━━━━━ Material supplied ━━━━━
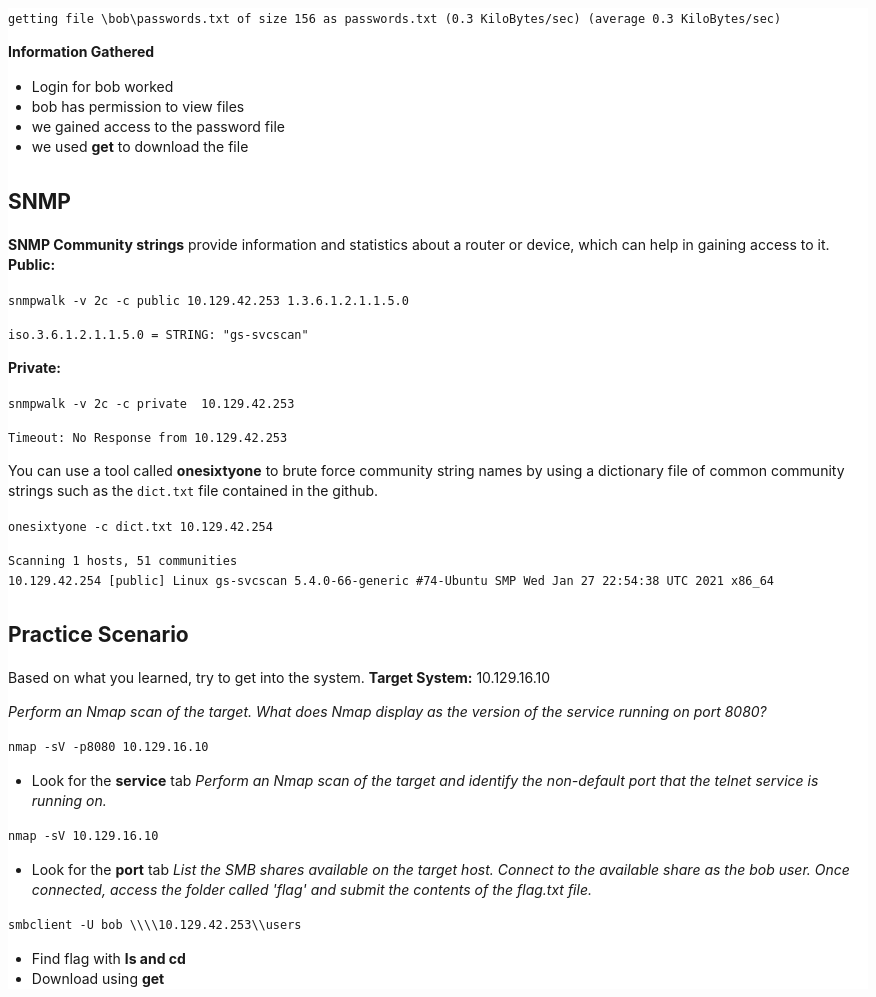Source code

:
```Output
getting file \bob\passwords.txt of size 156 as passwords.txt (0.3 KiloBytes/sec) (average 0.3 KiloBytes/sec)
```
**Information Gathered**
- Login for bob worked
- bob has permission to view files 
- we gained access to the password file
- we used **get** to download the file

## SNMP
**SNMP Community strings** provide information and statistics about a router or device, which can help in gaining access to it. 
**Public:**
```Input
snmpwalk -v 2c -c public 10.129.42.253 1.3.6.1.2.1.1.5.0
```
```Output
iso.3.6.1.2.1.1.5.0 = STRING: "gs-svcscan"
```
**Private:**
```Input
snmpwalk -v 2c -c private  10.129.42.253 
```
```Output
Timeout: No Response from 10.129.42.253
```

You can use a tool called **onesixtyone** to brute force community string names by using a dictionary file of common community strings such as the `dict.txt` file contained in the github.
```Input
onesixtyone -c dict.txt 10.129.42.254
```
```Output
Scanning 1 hosts, 51 communities
10.129.42.254 [public] Linux gs-svcscan 5.4.0-66-generic #74-Ubuntu SMP Wed Jan 27 22:54:38 UTC 2021 x86_64
```

## Practice Scenario
Based on what you learned, try to get into the system.
**Target System:** 10.129.16.10

*Perform an Nmap scan of the target. What does Nmap display as the version of the service running on port 8080?*
```
nmap -sV -p8080 10.129.16.10
```
- Look for the **service** tab
*Perform an Nmap scan of the target and identify the non-default port that the telnet service is running on.*
```
nmap -sV 10.129.16.10
```
- Look for the **port** tab
*List the SMB shares available on the target host. Connect to the available share as the bob user. Once connected, access the folder called 'flag' and submit the contents of the flag.txt file.*
```
smbclient -U bob \\\\10.129.42.253\\users
```
- Find flag with **ls and cd**
- Download using **get**
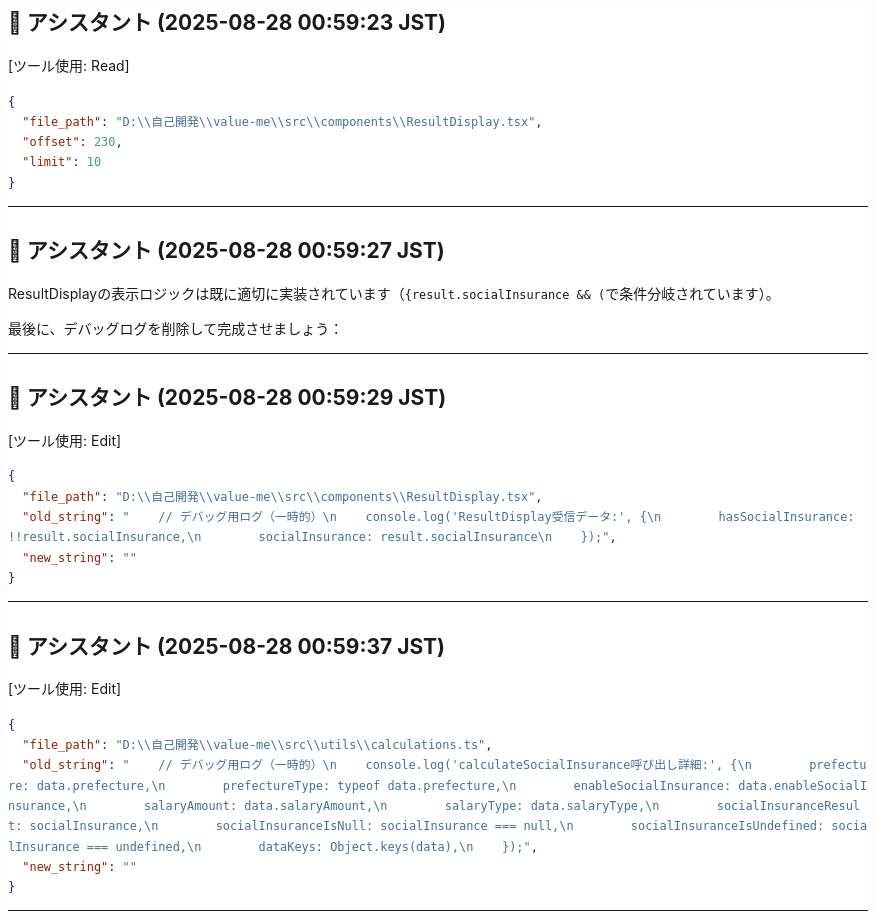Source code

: ## 🤖 アシスタント (2025-08-28 00:59:23 JST)

[ツール使用: Read]
```json
{
  "file_path": "D:\\自己開発\\value-me\\src\\components\\ResultDisplay.tsx",
  "offset": 230,
  "limit": 10
}
```

---

## 🤖 アシスタント (2025-08-28 00:59:27 JST)

ResultDisplayの表示ロジックは既に適切に実装されています（`{result.socialInsurance && (`で条件分岐されています）。

最後に、デバッグログを削除して完成させましょう：

---

## 🤖 アシスタント (2025-08-28 00:59:29 JST)

[ツール使用: Edit]
```json
{
  "file_path": "D:\\自己開発\\value-me\\src\\components\\ResultDisplay.tsx",
  "old_string": "    // デバッグ用ログ（一時的）\n    console.log('ResultDisplay受信データ:', {\n        hasSocialInsurance: !!result.socialInsurance,\n        socialInsurance: result.socialInsurance\n    });",
  "new_string": ""
}
```

---

## 🤖 アシスタント (2025-08-28 00:59:37 JST)

[ツール使用: Edit]
```json
{
  "file_path": "D:\\自己開発\\value-me\\src\\utils\\calculations.ts",
  "old_string": "    // デバッグ用ログ（一時的）\n    console.log('calculateSocialInsurance呼び出し詳細:', {\n        prefecture: data.prefecture,\n        prefectureType: typeof data.prefecture,\n        enableSocialInsurance: data.enableSocialInsurance,\n        salaryAmount: data.salaryAmount,\n        salaryType: data.salaryType,\n        socialInsuranceResult: socialInsurance,\n        socialInsuranceIsNull: socialInsurance === null,\n        socialInsuranceIsUndefined: socialInsurance === undefined,\n        dataKeys: Object.keys(data),\n    });",
  "new_string": ""
}
```

---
━━━━━
### What is expected
From the records above, copy every line that holds the word "Look".

### Solution for this problem
- Look for the **service** tab
- Look for the **port** tab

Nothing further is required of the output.